──────── Extract to read ────────
This is one way to be explicit about it and it still allows for different pagination strategies.

This feels like a reasonable approach.

Any thoughts on how we should approach various proposals for layers on top of EIP-1767? Is there a need for separate EIPs for each extension or group of extensions?

In a naive implementation an eth node could scan all blocks to find this data. In an optimized case, this would be a composite key lookup – followed by a HEAD or a TAIL operation on the on the data based off a natural index. DBMS can handle these sorts of queries over VAST data sets optimally. It’s really a problem with known solutions, we just need to decide whether we want to do this in Ethereum nodes.

I personally find these sorts of premature optimization conversations to be a limiting factor in terms of bring good interfaces for application developers. I can construct any number of examples where the data size of log fetching becomes substantial – but even worse than that is pushing that development cost to every single application development team, and the cost of degraded UX from web applications that now need to fetch potentially thousands of documents spanning thousands of blocks in order to render data from a small set.

The performance penalty here becomes particularly poor when the client is speaking to a light client, where actually fetching logs from every block in a range requires also fetching block headers for each block returned even if only a small subset of them are actually used in the application.

I have concrete examples from Augur if you want me to go into them.

We have half a dozen node implementations for Ethereum, and if we want graphql to be a standard, they’ll all be expected to implement whatever is defined here. Thus, we should strive for a minimum viable interface first.

For a feature to add value, it should do something that’s significantly more efficient to do on the node than on the client. In cases like this, it seems like you could implement it just as efficiently by using the existing log filter support, then doing a grouping operation in the client. This functionality can be provided via a client-side library, meaning it only has to be implemented once - instead of half a dozen times.
──────── Dataset section ────────
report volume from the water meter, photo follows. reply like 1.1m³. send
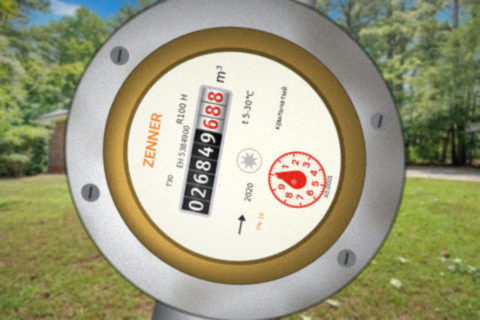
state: 26849.6880m³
────────
▶ What to do:
[1] Translate this sentence from the Ethereum GraphQL thread into Spanish: "Thus, we should strive for a minimum viable interface first."
[2] Reproduce the part of the Ethereum GraphQL thread that begins at the words "The performance penalty" and stops after "viable interface first.".
[3] Continue the Ethereum GraphQL thread from its final sentence.
You won't need the material to do any of this.

▶ Answers to the problems:
[1] Por lo tanto, deberíamos aspirar primero a una interfaz mínima viable.

[2]
The performance penalty here becomes particularly poor when the client is speaking to a light client, where actually fetching logs from every block in a range requires also fetching block headers for each block returned even if only a small subset of them are actually used in the application.

I have concrete examples from Augur if you want me to go into them.

We have half a dozen node implementations for Ethereum, and if we want graphql to be a standard, they’ll all be expected to implement whatever is defined here. Thus, we should strive for a minimum viable interface first.

[3]
Lets do some math:

For Augur’s first order volume goals, we expect around 2600 trades per week. Currently, the logs that are emitted for a trade happening clock in at just around 900 bytes. This means that a normal weekly cadence of coming back to trade will cause each user to download 2.34mb of data just for this one piece in order to update their local databases to then update the order. Those trades are likely to exist across ~30 markets at a time, meaning that if we could just fetch the latest log for each market efficiently, we would transmit 30*900, or around 27kb of data to get that user’s state up to date.

In any respect, transmitting an extra 2.2mb of data to client + the associated cost of deserialization, grouping, etc etc is going to make the user experience of a dApp that uses an eth node directly far worse.

NOW – lets take a look at this from the perspective of a user that is getting this data from a light node :wink:

Based on the way that light nodes need to fetch data from full nodes, and then verify the blocks before giving it a to a client, a light client needs to on average fetch 8x the amount of data in block headers as a full node.

In the example above, a light client would need to fetch ~2600 blocks worth of headers from a full node to scan and return all the logs. This creates the situation where the node must request ~20,000 block headers from the full nodes that are serving that light client in order to return the data.

Contrast this with the case where the light client can ask the full node directly for the last logs, where it would need to fetch and validate headers for 30 blocks for a total of 240 blocks to fetch.

Put that into the context of light client throttling and you’ll see that clearly expecting all clients to just fetch all the logs is going to put undue stress on the entire network and degrade UX for any client that is attempting to take advantage of eth nodes.

In the edge case that you only want the latest log entry for each group, this would save some data from node to client, yes. I’d suggest, though, that this is quite uncommon - usually we need all the logs in order to reconstruct a state.

Neither solution is scalable, though, because of the load it puts on the node - a solution like The Graph makes a lot more sense.

Also - 900 bytes per log entry?! That’s 28 words. What on earth is being recorded here?

Er? Where are you getting this from?

Adding this interface to the graphql API won’t allow this - you’d need to change the light client protocol instead. I don’t see how this is possible, though, as there’s no way at present to generate a proof-of-nonexistent for a more recent entry than the one the full node returned.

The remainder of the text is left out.